##### EXERCISE DATA #####

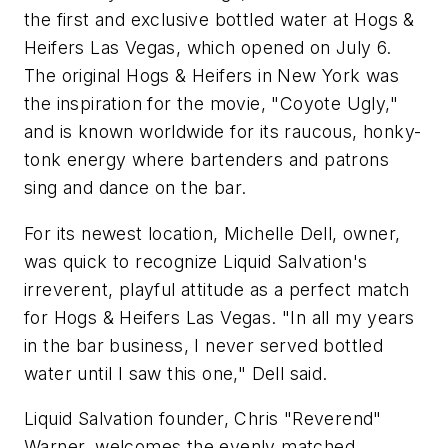
the first and exclusive bottled water at Hogs &
Heifers Las Vegas, which opened on July 6.
The original Hogs & Heifers in New York was
the inspiration for the movie, "Coyote Ugly,"
and is known worldwide for its raucous, honky-
tonk energy where bartenders and patrons
sing and dance on the bar.
For its newest location, Michelle Dell, owner,
was quick to recognize Liquid Salvation's
irreverent, playful attitude as a perfect match
for Hogs & Heifers Las Vegas. "In all my years
in the bar business, I never served bottled
water until I saw this one," Dell said.
Liquid Salvation founder, Chris "Reverend"
Warner, welcomes the evenly matched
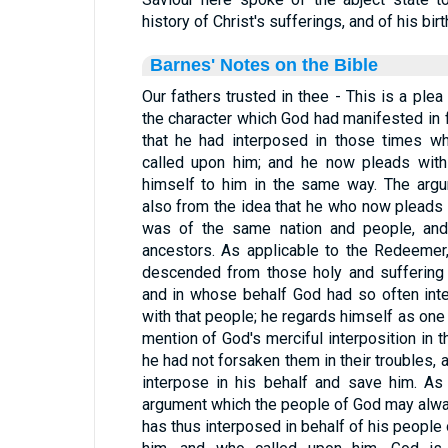
history of Christ's sufferings, and of his bir
Barnes' Notes on the Bible
Our fathers trusted in thee - This is a ple
the character which God had manifested in 
that he had interposed in those times wh
called upon him; and he now pleads with
himself to him in the same way. The argu
also from the idea that he who now plead
was of the same nation and people, and 
ancestors. As applicable to the Redeemer
descended from those holy and suffering
and in whose behalf God had so often inte
with that people; he regards himself as one
mention of God's merciful interposition in th
he had not forsaken them in their troubles,
interpose in his behalf and save him. As 
argument which the people of God may always
has thus interposed in behalf of his people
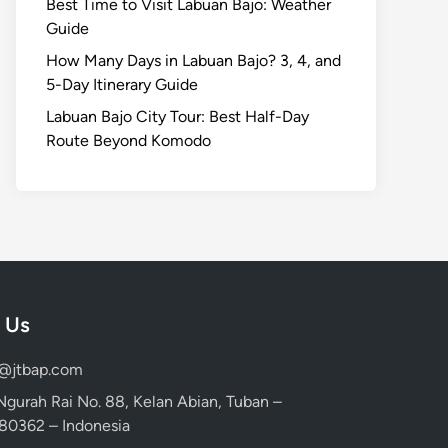
Best Time to Visit Labuan Bajo: Weather
Guide
How Many Days in Labuan Bajo? 3, 4, and
5-Day Itinerary Guide
Labuan Bajo City Tour: Best Half-Day
Route Beyond Komodo
 Us
d@jtbap.com
 Ngurah Rai No. 88, Kelan Abian, Tuban –
, 80362 – Indonesia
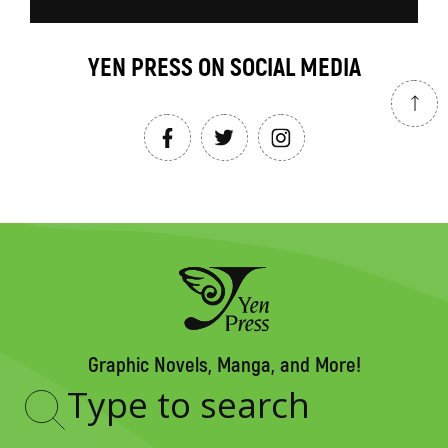
YEN PRESS ON SOCIAL MEDIA
Graphic Novels, Manga, and More!
Type
to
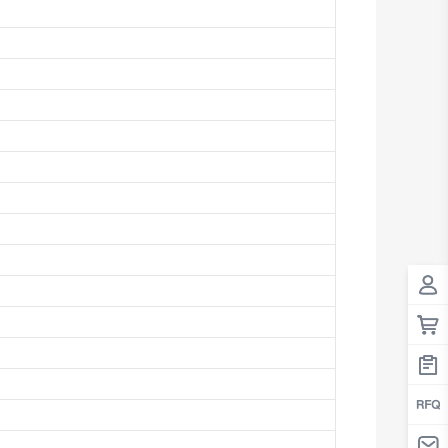
Antigua And Barbuda
Argentina
Armenia
Aruba
Australia
Austria
Azerbaijan
The Bahamas
Bahrain
Bangladesh
Barbados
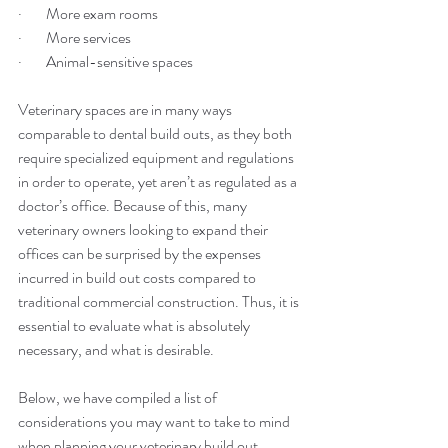
·        More exam rooms
·        More services
·        Animal-sensitive spaces
Veterinary spaces are in many ways 
comparable to dental build outs, as they both 
require specialized equipment and regulations 
in order to operate, yet aren’t as regulated as a 
doctor’s office. Because of this, many 
veterinary owners looking to expand their 
offices can be surprised by the expenses 
incurred in build out costs compared to 
traditional commercial construction. Thus, it is 
essential to evaluate what is absolutely 
necessary, and what is desirable.
Below, we have compiled a list of 
considerations you may want to take to mind 
when planning your veterinary build out.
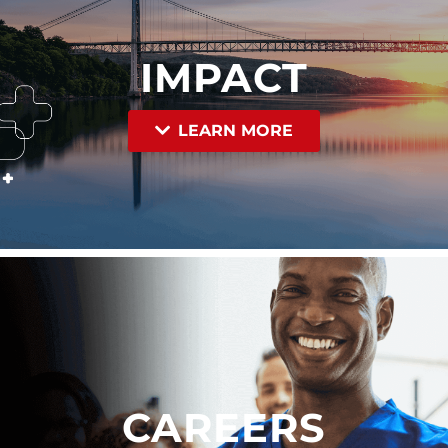
IMPACT
LEARN MORE
CAREERS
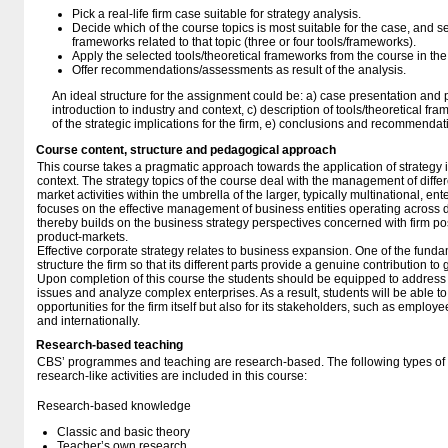
Pick a real-life firm case suitable for strategy analysis.
Decide which of the course topics is most suitable for the case, and sel
frameworks related to that topic (three or four tools/frameworks).
Apply the selected tools/theoretical frameworks from the course in the 
Offer recommendations/assessments as result of the analysis.
An ideal structure for the assignment could be: a) case presentation and 
introduction to industry and context, c) description of tools/theoretical fr
of the strategic implications for the firm, e) conclusions and recommendat
Course content, structure and pedagogical approach
This course takes a pragmatic approach towards the application of strateg
context. The strategy topics of the course deal with the management of diff
market activities within the umbrella of the larger, typically multinational, en
focuses on the effective management of business entities operating across 
thereby builds on the business strategy perspectives concerned with firm posi
product-markets.
Effective corporate strategy relates to business expansion. One of the funda
structure the firm so that its different parts provide a genuine contribution t
Upon completion of this course the students should be equipped to address 
issues and analyze complex enterprises. As a result, students will be able to
opportunities for the firm itself but also for its stakeholders, such as employe
and internationally.
Research-based teaching
CBS’ programmes and teaching are research-based. The following types o
research-like activities are included in this course:
Research-based knowledge
Classic and basic theory
Teacher’s own research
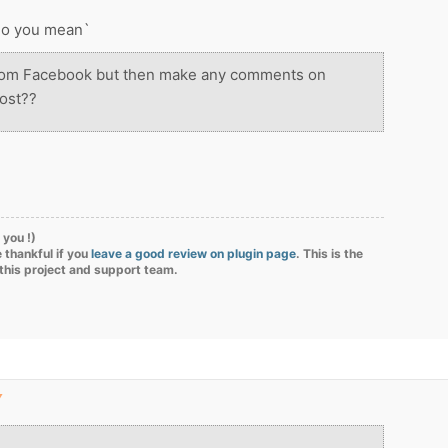
 do you mean`
from Facebook but then make any comments on
ost??
 you !)
 thankful if you
leave a good review on plugin page
. This is the
 this project and support team.
▼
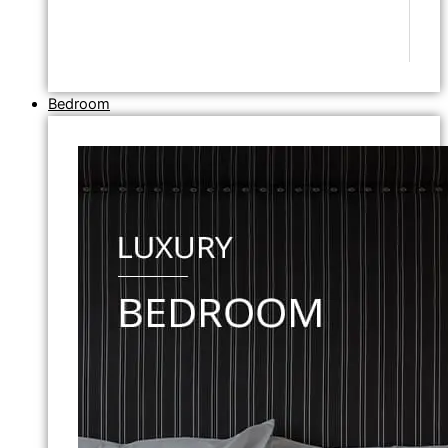
Bedroom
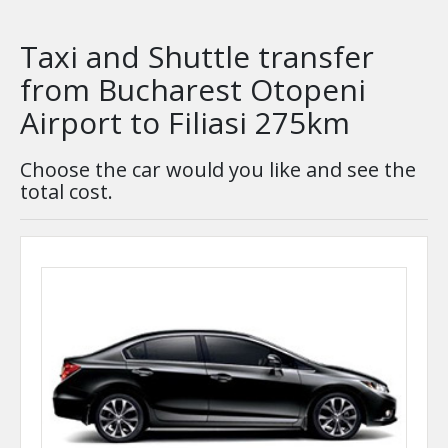
Taxi and Shuttle transfer
from Bucharest Otopeni
Airport to Filiasi 275km
Choose the car would you like and see the
total cost.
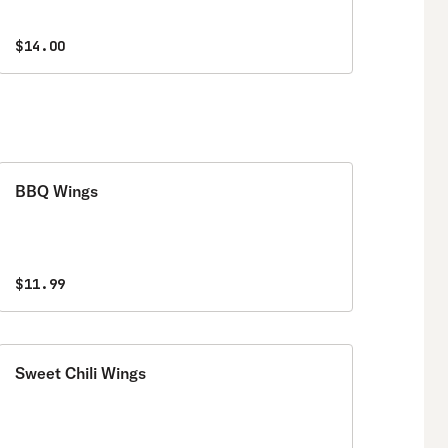
$14.00
BBQ Wings
$11.99
Sweet Chili Wings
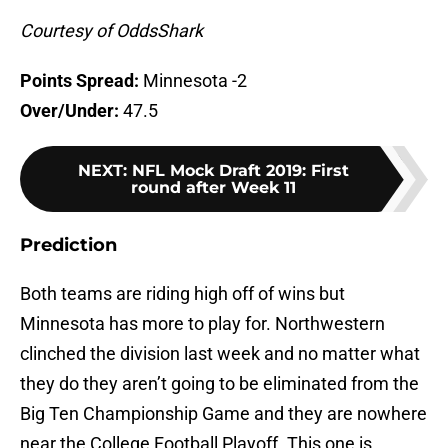
Courtesy of OddsShark
Points Spread:
Minnesota -2
Over/Under:
47.5
NEXT
:
NFL Mock Draft 2019: First
round after Week 11
Prediction
Both teams are riding high off of wins but
Minnesota has more to play for. Northwestern
clinched the division last week and no matter what
they do they aren’t going to be eliminated from the
Big Ten Championship Game and they are nowhere
near the College Football Playoff. This one is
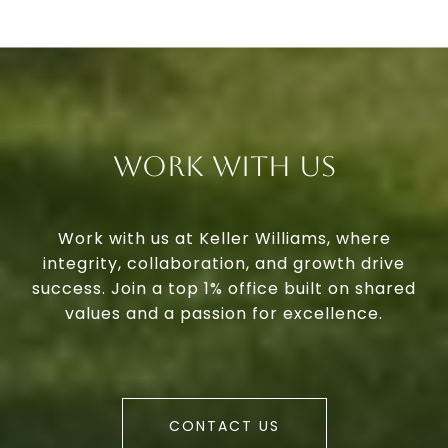
Work With Us
Work with us at Keller Williams, where
integrity, collaboration, and growth drive
success. Join a top 1% office built on shared
values and a passion for excellence.
CONTACT US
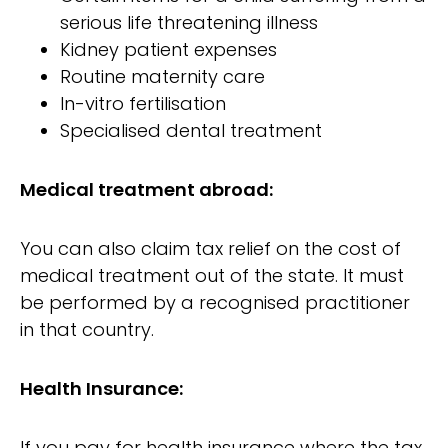
serious life threatening illness
Kidney patient expenses
Routine maternity care
In-vitro fertilisation
Specialised dental treatment
Medical treatment abroad:
You can also claim tax relief on the cost of
medical treatment out of the state. It must
be performed by a recognised practitioner
in that country.
Health Insurance:
If you pay for health insurance where the tax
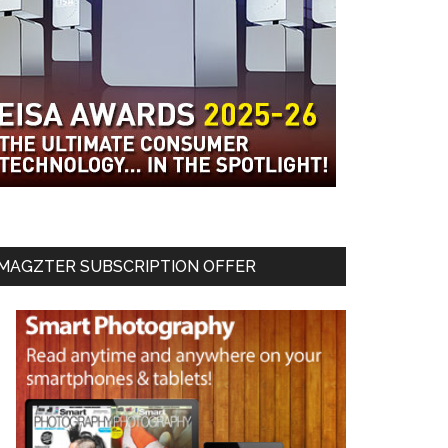
MAGZTER SUBSCRIPTION OFFER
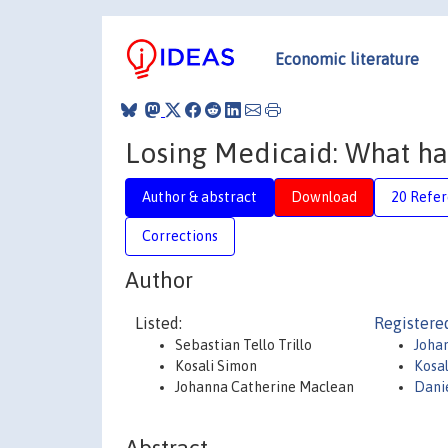
Economic literature
Losing Medicaid: What ha
Author & abstract
Download
20 Refe
Corrections
Author
Listed:
Registere
Sebastian Tello Trillo
Joha
Kosali Simon
Kosa
Johanna Catherine Maclean
Danie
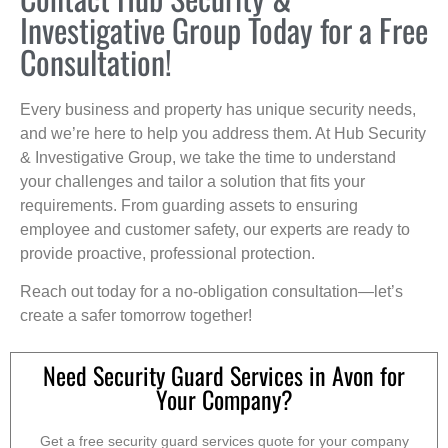
Investigative Group Today for a Free
Consultation!
Every business and property has unique security needs,
and we’re here to help you address them. At Hub Security
& Investigative Group, we take the time to understand
your challenges and tailor a solution that fits your
requirements. From guarding assets to ensuring
employee and customer safety, our experts are ready to
provide proactive, professional protection.
Reach out today for a no-obligation consultation—let’s
create a safer tomorrow together!
Need Security Guard Services in Avon for
Your Company?
Get a free security guard services quote for your company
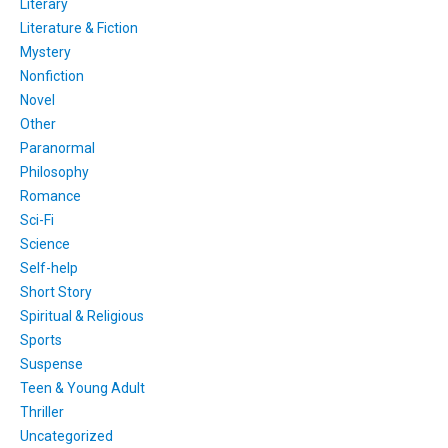
Literary
Literature & Fiction
Mystery
Nonfiction
Novel
Other
Paranormal
Philosophy
Romance
Sci-Fi
Science
Self-help
Short Story
Spiritual & Religious
Sports
Suspense
Teen & Young Adult
Thriller
Uncategorized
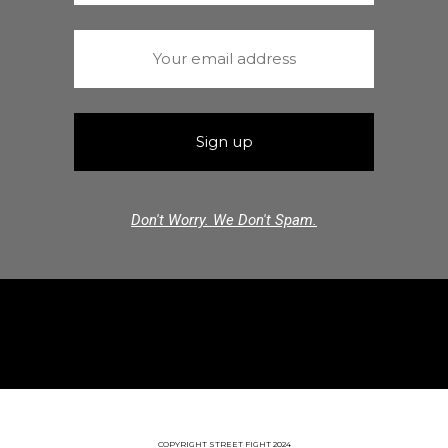
Don't Worry. We Don't Spam.
COPYRIGHT STREET FIGHT 2024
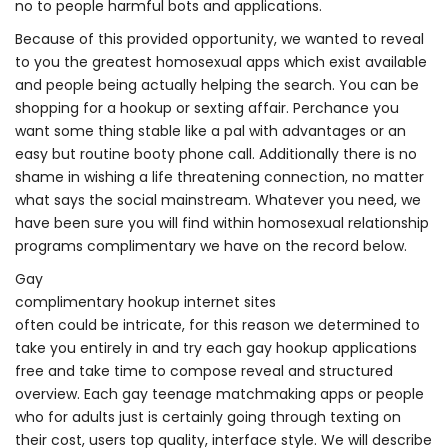
no to people harmful bots and applications.
Because of this provided opportunity, we wanted to reveal
to you the greatest homosexual apps which exist available
and people being actually helping the search. You can be
shopping for a hookup or sexting affair. Perchance you
want some thing stable like a pal with advantages or an
easy but routine booty phone call. Additionally there is no
shame in wishing a life threatening connection, no matter
what says the social mainstream. Whatever you need, we
have been sure you will find within homosexual relationship
programs complimentary we have on the record below.
Gay
complimentary hookup internet sites
often could be intricate, for this reason we determined to
take you entirely in and try
each gay hookup applications
free and take time to compose reveal and structured
overview. Each gay teenage matchmaking apps or people
who for adults just is certainly going through texting on
their cost, users top quality, interface style. We will describe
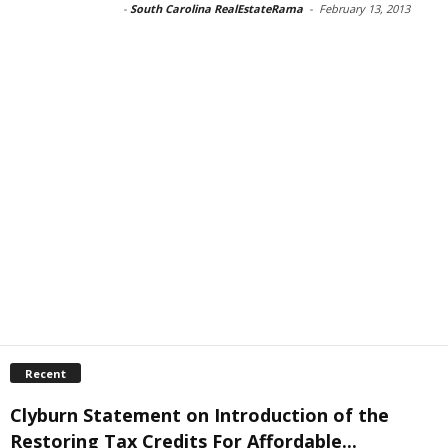
-
South Carolina RealEstateRama
-
February 13, 2013
Recent
Clyburn Statement on Introduction of the
Restoring Tax Credits For Affordable...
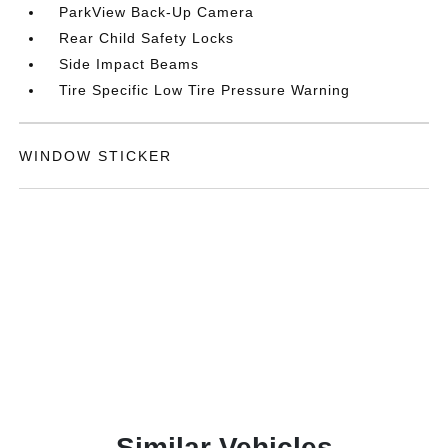
ParkView Back-Up Camera
Rear Child Safety Locks
Side Impact Beams
Tire Specific Low Tire Pressure Warning
WINDOW STICKER
Similar Vehicles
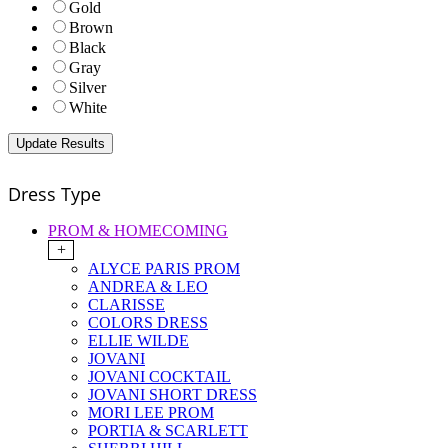
Gold
Brown
Black
Gray
Silver
White
Dress Type
PROM & HOMECOMING
+
ALYCE PARIS PROM
ANDREA & LEO
CLARISSE
COLORS DRESS
ELLIE WILDE
JOVANI
JOVANI COCKTAIL
JOVANI SHORT DRESS
MORI LEE PROM
PORTIA & SCARLETT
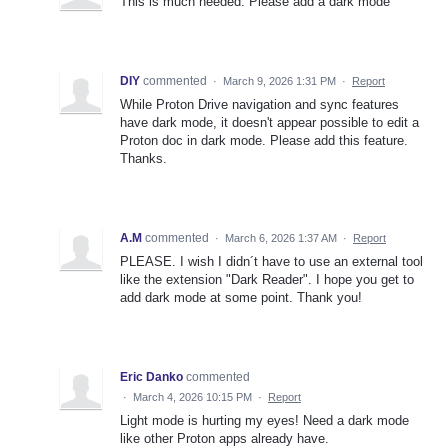
This is much needed. Please add a dark mode
DIY
commented
·
March 9, 2026 1:31 PM
·
Report
While Proton Drive navigation and sync features
have dark mode, it doesn't appear possible to edit a
Proton doc in dark mode. Please add this feature.
Thanks.
A.M
commented
·
March 6, 2026 1:37 AM
·
Report
PLEASE. I wish I didn´t have to use an external tool
like the extension "Dark Reader". I hope you get to
add dark mode at some point. Thank you!
Eric Danko
commented
·
March 4, 2026 10:15 PM
·
Report
Light mode is hurting my eyes! Need a dark mode
like other Proton apps already have.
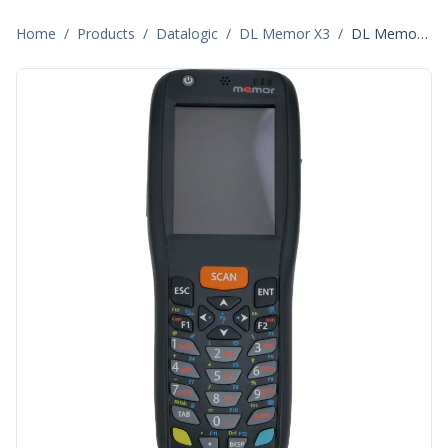
Home
/
Products
/
Datalogic
/
DL Memor X3
/
DL Memor X3 944250001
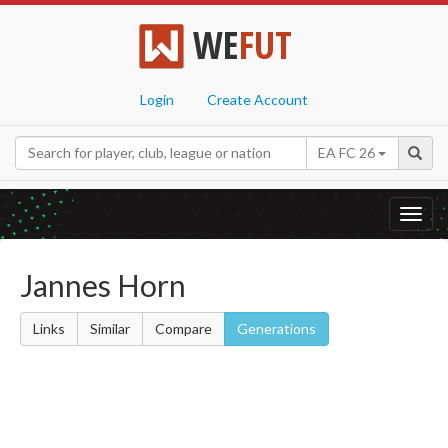
WE
FUT
Login
Create Account
EA FC 26
Toggl
navig
Jannes Horn
Links
Similar
Compare
Generations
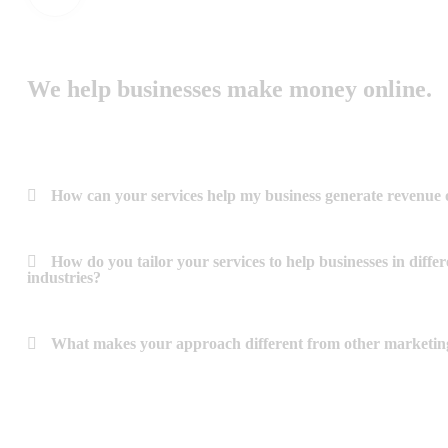
We help businesses make money online.
How can your services help my business generate revenue 
How do you tailor your services to help businesses in differ
industries?
What makes your approach different from other marketin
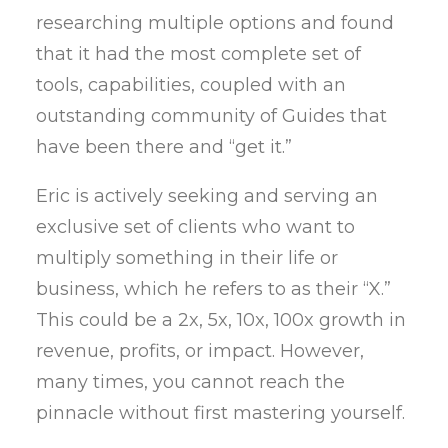
researching multiple options and found
that it had the most complete set of
tools, capabilities, coupled with an
outstanding community of Guides that
have been there and “get it.”
Eric is actively seeking and serving an
exclusive set of clients who want to
multiply something in their life or
business, which he refers to as their “X.”
This could be a 2x, 5x, 10x, 100x growth in
revenue, profits, or impact. However,
many times, you cannot reach the
pinnacle without first mastering yourself.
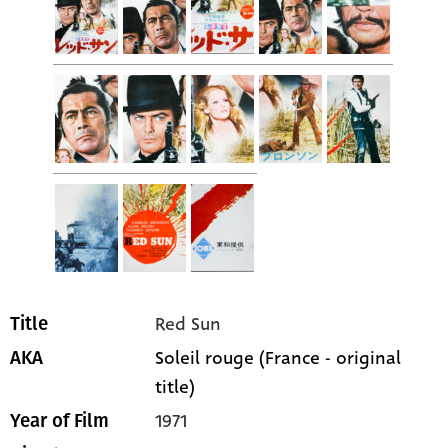
Red Sun
Title
Soleil rouge (France - original
AKA
title)
1971
Year of Film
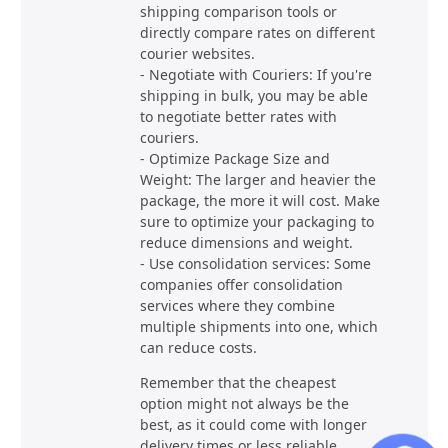
shipping comparison tools or
directly compare rates on different
courier websites.
- Negotiate with Couriers: If you're
shipping in bulk, you may be able
to negotiate better rates with
couriers.
- Optimize Package Size and
Weight: The larger and heavier the
package, the more it will cost. Make
sure to optimize your packaging to
reduce dimensions and weight.
- Use consolidation services: Some
companies offer consolidation
services where they combine
multiple shipments into one, which
can reduce costs.
Remember that the cheapest
option might not always be the
best, as it could come with longer
delivery times or less reliable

#####

A single number is the answer: the count of lines in the material above that contain "firm".

OUTPUT OF THE TASK: 5